El cuerpo opera contra sí mismo. Es como si éste, edenizándose —O fructificándose— a orillas de su lumbre existencial y a expensas de su sempiterna garúa, al unísono admitiera por motivo inherente, una validación suprema de «deflagración natura» que, visto desde otras latitudes del cosmos, asemeja una desfiguración contra-natura, es decir, contra aquello que es natural por nacimiento. Tal es el designio de la mortalidad: asistirse a sí, para defenestrarse olímpicamente, haciendo gala de su hercúlea visceralidad. ¿Es acaso aconsejable desertar tempranamente y no expiar lo que es natural por nacimiento? Cuando somnoliento recuerdo un retrato pintado que vi hace algún tiempo, de Diógenes en su mansión rodante de puertas giratorias, con asombro y a espetaperro me respondo, fulgurando en mi tono aguerrida e irrenunciable acritud, que casi nadie es tan estoico para configurarse una mansión a la medida y posar con el semblante de un Job teorizando corporalmente sobre la poética de la estoicidad —¡Si es que realmente puede teorizarse de alguna forma la anatomía de ese Leviatán! Si el espectáculo de la mortalidad merece o no ser visto y escuchado, depende de la respuesta que se le da a una pregunta, según Camus, profundamente filosófica: ¿Acaso vale la pena vivir? Y así como alude Camus a Nietzsche, en referencia al ejemplo del filósofo, la respuesta se ejecuta de la forma más excelsa y grandilocuente: alzándose sobre sí mismo, ratificando lo irremediable.
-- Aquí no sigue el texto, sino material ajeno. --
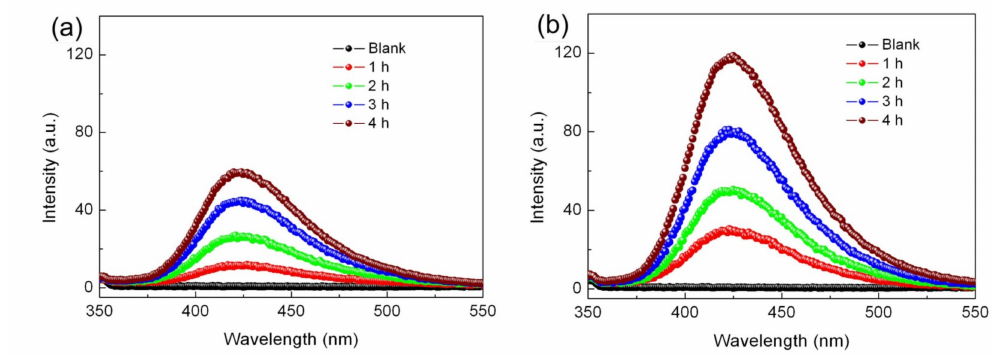
Figure 11. Time-dependent PL spectra of the terephthalic acid (TA) solution after ( a ) photocatalytic and ( b ) photo-Fenton reactions over 15% Ag 2 S/BiFeO 3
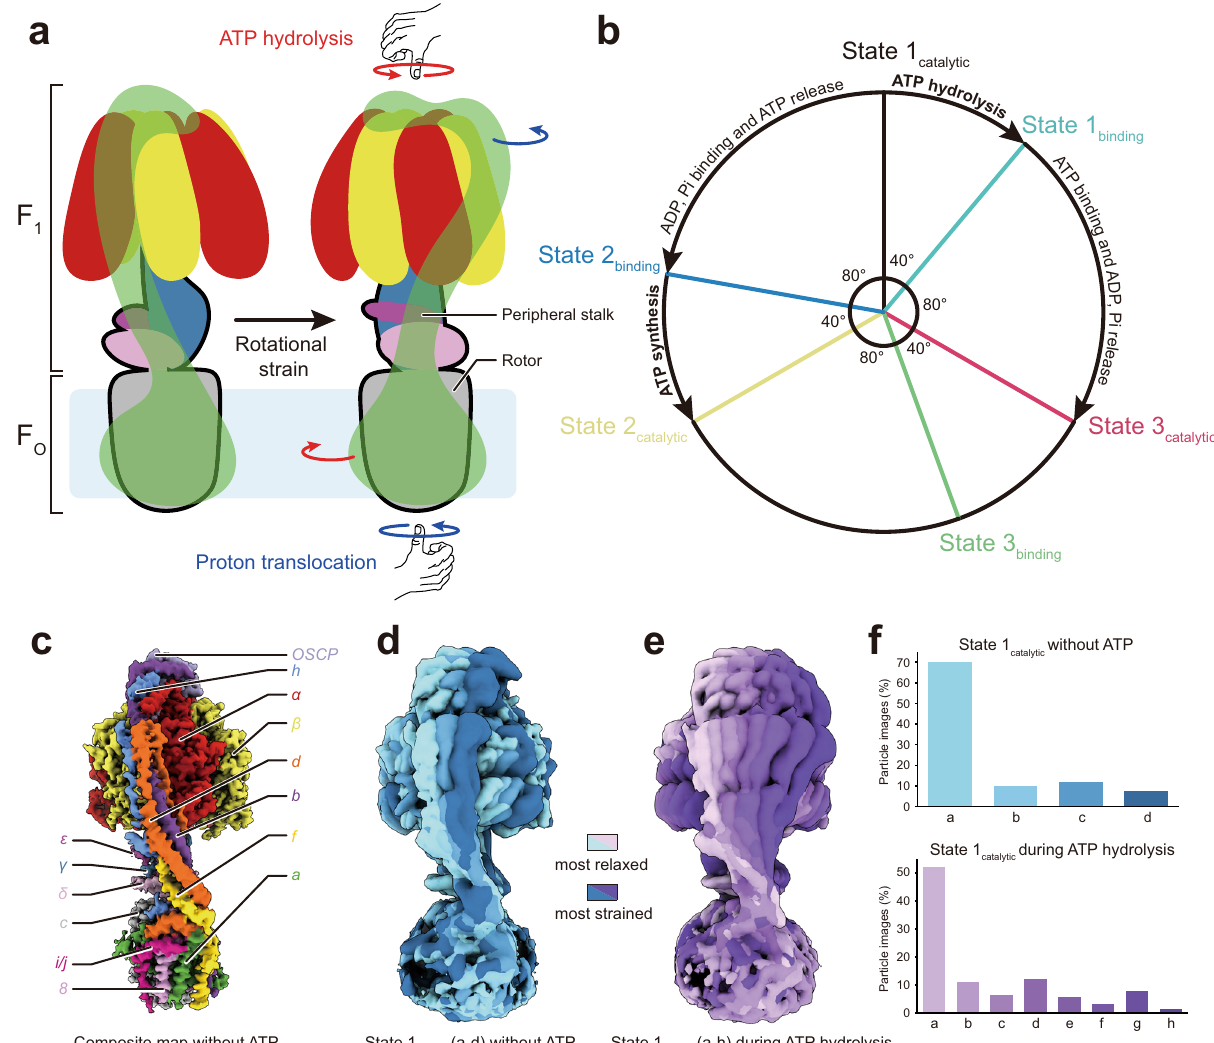
Fig. 1 Rotation in ATP synthase. a ATP synthase (left) consists of an F 1 and an F O region with a shared rotor subcomplex (outlined in black) and a peripheral stalk (green). Rotation driven by proton translocation through the F O region, or the opposite rotation driven by ATP hydrolysis in the F 1 region, are predicted to induce a right-handed bend of the peripheral stalk (right). b ATP hydrolysis or synthesis in the F 1 region requires three catalytic (black, yellow, and red) and three bind dwell (light blue, blue, and green) conformations. c High-resolution structure of the yeast mitochondrial ATP synthase. d In the absence of free ATP, the peripheral stalk exhibits limited fl exibility with a left-handed curvature. e During ATP hydrolysis, ATP synthase can adopt conformations that show a right-handed curvature of the peripheral stalk. f Histograms of the distribution of conformations in the absence of ATP (top, blue) and during ATP hydrolysis (bottom,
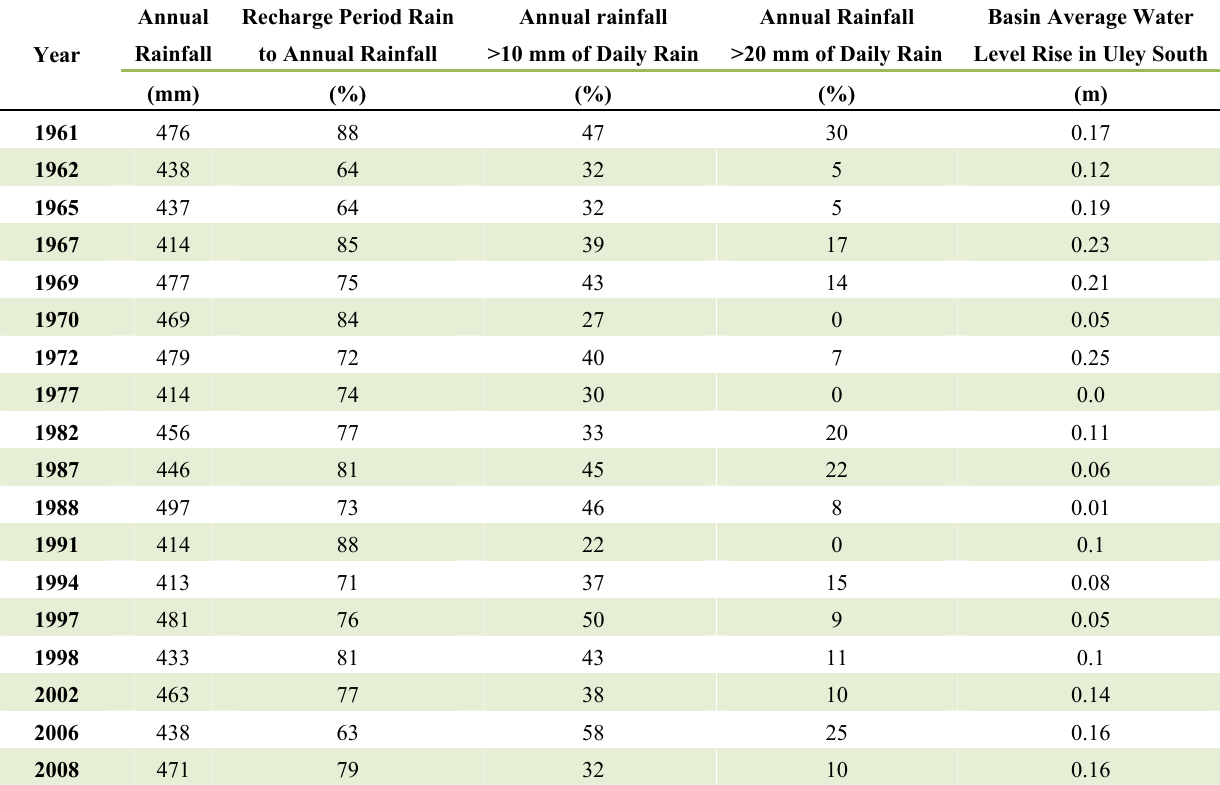
Table 1. Basin average water level response in Uley South to below average annual rainfall.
El cuerpo opera contra sí mismo; las células, con el tiempo, al igual que las hojas esperando el puño estival, son caducas porque tienen marco de fenecimiento. Primero, la actividad celular decae progresivamente a partir de cierta edad, luego a partir de otra edad, el decaimiento que era déficit, ahora se vuelve anhelo, porque una cosa es «actividad decaída» y otra muy distinta es «actividad concluida». Con ello, todos los estratos del organismo empiezan a explotar como las nimiedades trágicas de un adolescente: en silencio, sin que nadie, ni siquiera el aquejado, se entere. Es curioso que la biología humana ostente en sus teorías una categoría contra-biológica llamada «curso natural de la vida». Además de ese curso natural, hay otro curso, uno paralelo denominado «curso natural de la ira o de la nimia tragedia que significa consumirse naturalmente».
La vida opera a contracorriente. Tanto el cuerpo como su existencia plena, son un pretérito en constante ejecución, erigido en un primer instante por un deseo insaciable llamado «vivir», luego en última instancia, el pretérito es culminado por la muerte. ¿A este espectáculo nos queremos atrever? No lo sé, pero el hombre descubre alegría con extensas llanuras en brevedades tan intensas como la risa, el amor o el sexo.
Escribir sobre la incorregible herida, nunca es trillado: esta herida es lo único que tenemos y es lo que define la superfluidad de un instante.